Chimamanda Ngozi Adichie and David Brooks on the Dangers of Single Storyism

New York Times columnist David Brooks offered his readers a gift, recently, when he pointed out a 2009 TED Talk by Nigerian writer Chimamanda Ngozi Adichie called “The Danger of a Single Story.” In that talk, Adichie discusses globalization, colonialism, and the mutual cross-cultural misperceptions brought about – as Brooks puts it – by what happens when complex human beings and situations are reduced to a single narrative.



For Adichie, the story of this form of tunnel vision is personal. She talks about the effects in her own life of growing up reading only books in which characters were foreign, and her youthful perception that books by their very nature had to have foreigners in them and had to be about things with which I could not personally identify. She talks about discovering African literature only later, and the way in which it saved her from having a single story of what books are.

She talks, too, about coming to college in the United States and finding herself on the receiving end of the single-story problem: a roommate who felt sorry for me even before she saw me because she had only a single story of Africa – catastrophe; and the power of a narrative that left no possibility of Africans being similar to her in any way, no possibility of feelings more complex than pity, no possibility of a connection as human equals.

The stories Adichie tells us are personal, but the problem, she says, is political. Single stories about peoples or places are tools by which those with power control how we understand and interact with those without:

Power is the ability not just to tell the story of another person, but to make it the definitive story of that person. The Palestinian poet Mourid Barghouti writes that if you want to dispossess a people, the simplest way to do it is to tell their story and to start with, “secondly.” Start the story with the arrows of the Native Americans, and not with the arrival of the British, and you have an entirely different story. Start the story with the failure of the African state, and not with the colonial creation of the African state, and you have an entirely different story.

In other words, how we frame stories – what parts we choose to tell and which we omit – is an exercise in turning complexity into simplicity. And that simplicity, often as not, comes at somebody else’s expense.

David Brooks rightly connects this idea, which he calls single storyism, to the current state of American politics. Donald Trump and Bernie Sanders are the giants of single storyism, he tells us, reducing the complexities of the American political landscape to simple narratives: the perils of the other in the case of Trump, and the tyranny of the banks for Sanders.
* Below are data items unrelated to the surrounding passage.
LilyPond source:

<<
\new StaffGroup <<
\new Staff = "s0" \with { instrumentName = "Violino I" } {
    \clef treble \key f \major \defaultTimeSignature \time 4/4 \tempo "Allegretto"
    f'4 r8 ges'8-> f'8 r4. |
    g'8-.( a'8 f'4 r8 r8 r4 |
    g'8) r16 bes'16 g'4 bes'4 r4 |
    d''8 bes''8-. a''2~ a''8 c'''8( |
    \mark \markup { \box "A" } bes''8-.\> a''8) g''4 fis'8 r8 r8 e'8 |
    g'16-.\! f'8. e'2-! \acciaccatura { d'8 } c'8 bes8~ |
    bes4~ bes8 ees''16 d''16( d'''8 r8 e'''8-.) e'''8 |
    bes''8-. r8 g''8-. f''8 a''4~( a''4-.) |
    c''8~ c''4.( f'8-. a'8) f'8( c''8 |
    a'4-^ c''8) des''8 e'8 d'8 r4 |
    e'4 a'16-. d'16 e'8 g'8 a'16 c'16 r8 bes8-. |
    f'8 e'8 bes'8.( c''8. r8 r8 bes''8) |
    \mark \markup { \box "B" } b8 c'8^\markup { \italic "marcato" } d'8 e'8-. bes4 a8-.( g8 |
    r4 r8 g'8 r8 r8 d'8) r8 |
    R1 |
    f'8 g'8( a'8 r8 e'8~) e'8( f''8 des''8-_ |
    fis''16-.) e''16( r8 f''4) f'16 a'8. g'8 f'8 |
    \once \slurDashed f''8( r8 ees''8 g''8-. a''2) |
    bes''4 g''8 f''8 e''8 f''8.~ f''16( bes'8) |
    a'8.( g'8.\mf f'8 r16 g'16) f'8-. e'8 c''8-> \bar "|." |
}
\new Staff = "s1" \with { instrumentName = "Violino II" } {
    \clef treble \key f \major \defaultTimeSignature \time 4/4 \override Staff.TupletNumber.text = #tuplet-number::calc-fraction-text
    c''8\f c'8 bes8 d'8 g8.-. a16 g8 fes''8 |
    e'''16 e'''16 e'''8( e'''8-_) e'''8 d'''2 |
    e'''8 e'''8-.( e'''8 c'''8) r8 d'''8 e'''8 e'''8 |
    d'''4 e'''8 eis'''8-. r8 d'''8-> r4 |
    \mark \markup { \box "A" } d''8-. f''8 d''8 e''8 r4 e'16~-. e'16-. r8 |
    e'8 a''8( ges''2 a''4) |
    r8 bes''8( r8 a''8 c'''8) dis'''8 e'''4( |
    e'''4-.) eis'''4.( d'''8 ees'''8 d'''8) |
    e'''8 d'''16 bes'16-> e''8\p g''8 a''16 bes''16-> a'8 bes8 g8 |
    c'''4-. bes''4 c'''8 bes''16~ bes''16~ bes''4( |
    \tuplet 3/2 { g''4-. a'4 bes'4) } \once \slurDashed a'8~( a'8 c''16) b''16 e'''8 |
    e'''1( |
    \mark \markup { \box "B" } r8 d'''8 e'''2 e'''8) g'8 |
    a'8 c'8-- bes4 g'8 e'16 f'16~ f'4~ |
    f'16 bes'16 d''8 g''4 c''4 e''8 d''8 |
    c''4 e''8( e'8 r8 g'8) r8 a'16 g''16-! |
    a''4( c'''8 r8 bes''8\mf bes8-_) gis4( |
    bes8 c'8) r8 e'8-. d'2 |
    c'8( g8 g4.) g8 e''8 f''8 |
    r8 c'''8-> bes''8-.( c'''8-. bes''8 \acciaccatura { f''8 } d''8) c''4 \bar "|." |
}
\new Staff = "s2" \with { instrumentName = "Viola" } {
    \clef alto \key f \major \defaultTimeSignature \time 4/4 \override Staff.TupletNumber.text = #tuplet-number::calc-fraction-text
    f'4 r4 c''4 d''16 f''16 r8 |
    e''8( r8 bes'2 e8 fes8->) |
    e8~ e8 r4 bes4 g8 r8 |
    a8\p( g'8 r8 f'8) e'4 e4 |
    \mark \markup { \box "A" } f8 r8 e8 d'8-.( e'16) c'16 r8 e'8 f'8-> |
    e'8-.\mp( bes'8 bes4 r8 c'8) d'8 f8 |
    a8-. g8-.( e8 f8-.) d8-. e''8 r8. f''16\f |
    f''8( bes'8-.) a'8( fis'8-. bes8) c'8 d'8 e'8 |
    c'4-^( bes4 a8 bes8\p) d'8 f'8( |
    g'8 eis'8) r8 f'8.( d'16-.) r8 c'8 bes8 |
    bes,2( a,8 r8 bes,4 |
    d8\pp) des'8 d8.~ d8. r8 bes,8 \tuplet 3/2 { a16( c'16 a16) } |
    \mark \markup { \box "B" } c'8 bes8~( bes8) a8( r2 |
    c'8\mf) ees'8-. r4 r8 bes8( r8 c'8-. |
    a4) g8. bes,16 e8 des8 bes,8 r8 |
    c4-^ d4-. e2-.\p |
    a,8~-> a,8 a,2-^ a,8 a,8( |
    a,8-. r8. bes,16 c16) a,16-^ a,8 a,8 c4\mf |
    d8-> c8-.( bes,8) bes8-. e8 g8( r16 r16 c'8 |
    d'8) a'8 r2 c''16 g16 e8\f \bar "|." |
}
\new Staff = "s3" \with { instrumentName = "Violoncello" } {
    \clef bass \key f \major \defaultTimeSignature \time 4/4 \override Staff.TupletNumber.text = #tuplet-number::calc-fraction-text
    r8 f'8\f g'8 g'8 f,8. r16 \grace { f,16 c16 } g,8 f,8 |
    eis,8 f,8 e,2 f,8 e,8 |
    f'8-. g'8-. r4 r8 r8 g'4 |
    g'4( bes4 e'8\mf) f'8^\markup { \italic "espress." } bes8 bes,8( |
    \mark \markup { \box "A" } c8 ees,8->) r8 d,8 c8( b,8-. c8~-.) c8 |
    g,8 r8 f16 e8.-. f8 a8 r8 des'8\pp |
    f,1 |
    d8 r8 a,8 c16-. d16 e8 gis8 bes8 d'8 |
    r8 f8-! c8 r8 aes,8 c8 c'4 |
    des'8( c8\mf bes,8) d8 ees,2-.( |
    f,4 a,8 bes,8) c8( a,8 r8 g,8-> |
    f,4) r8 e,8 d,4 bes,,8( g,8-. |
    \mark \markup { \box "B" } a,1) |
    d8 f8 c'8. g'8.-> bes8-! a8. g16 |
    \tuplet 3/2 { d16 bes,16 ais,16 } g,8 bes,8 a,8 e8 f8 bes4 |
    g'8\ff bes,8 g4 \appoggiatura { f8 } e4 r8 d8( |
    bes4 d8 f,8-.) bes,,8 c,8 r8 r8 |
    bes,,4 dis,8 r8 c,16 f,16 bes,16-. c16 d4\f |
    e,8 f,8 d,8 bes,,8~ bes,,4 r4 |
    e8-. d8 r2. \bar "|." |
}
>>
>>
Both candidates, says Brooks, have gained in power by erasing those narrative threads that are messy or that don’t easily fit. And both are part of a larger political problem that’s connected to civility: that partisanship limits our ability to understand how multiple narratives about issues from the minimum wage to police brutality may simultaneously be true.

But while Brooks starts us down the right road with his use of Adichie’s TED talk, he doesn’t quite get to the larger point. Adichie tells us:

It is impossible to engage properly with a place or a person without engaging with all of the stories of that place and that person. The consequence of the single story is this: It robs people of dignity. It makes our recognition of our equal humanity difficult. It emphasizes how we are different rather than how we are similar.

The value of multiple narratives – about a group, from members of a group, from multiple members – is that the stories begin to form a web, offer us three-dimensionality, and tell us not just who people are and what they do, but that they are not easily reducible to a single, simple essence.

This is dignity in a nutshell. And it is also the core of civility.

Civility asks us to take others seriously – to see our neighbors not as props in the drama of our lives, but as fully realized individuals with identities, needs, and beliefs that must be accommodated, even as we would like to see our own identities, needs and beliefs accommodated.

When David Brooks offers an indictment of the single storyism of only being able to see a policy issue from one point of view, part of the problem he is identifying is practical. How can we balance competing goods, whether they are the needs of labor and management, or the needs of communities and law enforcement?

But that in itself is a kind of single storyism. Our policy positions and political opinions only represent part of the many narratives that encompass each of us as individuals, and each of our groups. And while the immediate concern may rightly be about making laws, Chimamanda Ngozi Adichie’s talk shows us that civility is about something else: the question of how we can break through simplicity and embrace complexity as a tool that allows us to productively and peacefully coexist.